Es war der 8. Juli 2017. Ein Samstag. Drei Schützen – Roland Bolle, Heiko Möller und Günter Lautenschläger - lieferten sich unter der Vogelstange ein denkwürdiges Schießen. Denkwürdig, weil es Stunden dauerte, bis der Vogel endlich fiel; denkwürdig, weil es sichtlich an den Kräften der Schützen zerrte und denkwürdig, weil die Bürgerschützengilde Selm-Beifang fortan erstmalig von einem Kaiser regiert wurde. Abgesehen von einem Jubiläumskaiser, der 2010 unter allen noch lebenden Schützenkönigen der Gilde ausgeschossen wurde, hatte es bei einem offiziellen Schießen noch kein Vereinsmitglied geschafft, zweimal die Regentschaft zu erlangen und zum Kaiser aufzusteigen. „Bei mir war es letztendlich auch ein Zufall“, erinnert sich Günter Lautenschläger. Denn genauso gut hätte der Vogel bei einem seiner Mitstreiter fallen können. Im Freundeskreis hatten sie sich zuvor abgesprochen, gemeinsam bis zum Ende zu schießen und mit allen Paaren einen Hofstaat zu bilden.
Dass er nun der erste Kaiser der Gilde gewesen ist, sei für ihn eine „besondere Ehre“, sagt Günter Lautenschläger. Denn er hat zur Gilde nicht nur durch seine lange Zeit als Vorsitzender einen engen Bezug, sondern auch eine familiäre Bindung. Der Name Lautenschläger taucht des Öfteren in der Kartei des Schützenvereins auf. So war sein Urgroßvater zum Beispiel der erste Kassierer nach dem Zweiten Weltkrieg und hat den Verein wieder mit aufgebaut.

Denkwürdig sollte dann auch die Regentschaft des ersten Kaisers und seiner Königin verlaufen. Denn letztendlich stand das Paar sechs Jahre an der Spitze der Gilde – die Corona-Pandemie hatte ein Schützenfest nach den üblichen drei Regentschaftsjahren verhindert. „Trotzdem aufzuhören, war für uns keine Option“, zeigten sich Kaiser und Königin einig. Sie sahen sich dem Verein gegenüber in der Pflicht und hatten zudem noch großen Spaß mit ihrem Hofstaat. „Unsere Truppe war und ist großartig“, erklärt Kaiser Günter. Neben den Vereinsterminen standen viele kleinere und größere Ausflüge auf dem Programm.

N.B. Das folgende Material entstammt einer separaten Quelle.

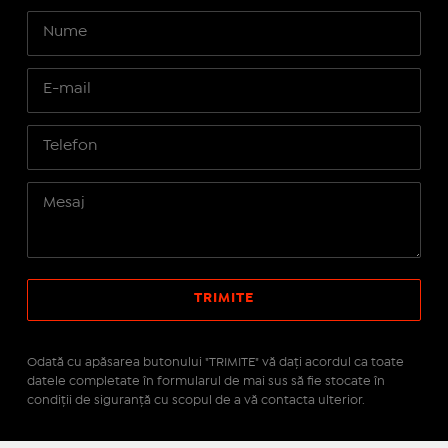
Odată cu apăsarea butonului "TRIMITE" vă daţi acordul ca toate
datele completate în formularul de mai sus să fie stocate în
condiţii de siguranţă cu scopul de a vă contacta ulterior.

In besonderer Erinnerung bleibe der Festumzug mit der Kutsche durch die Selmer Straßen, aber auch ein Zusammentreffen ihres Hofstaates auf einem zufällig besuchten Mittelaltermarkt in Rothenburg ob der Tauber mit dem (natürlich nicht ganz echten) Hofstaat des Kaisers Karl – dem ersten deutschen Kaiser. „Das waren schon lustige Gespräche, als der Beifanger Kaiser auf den deutschen Kaiser traf“, erinnert sich Günter Lautenschläger mit einem Lachen.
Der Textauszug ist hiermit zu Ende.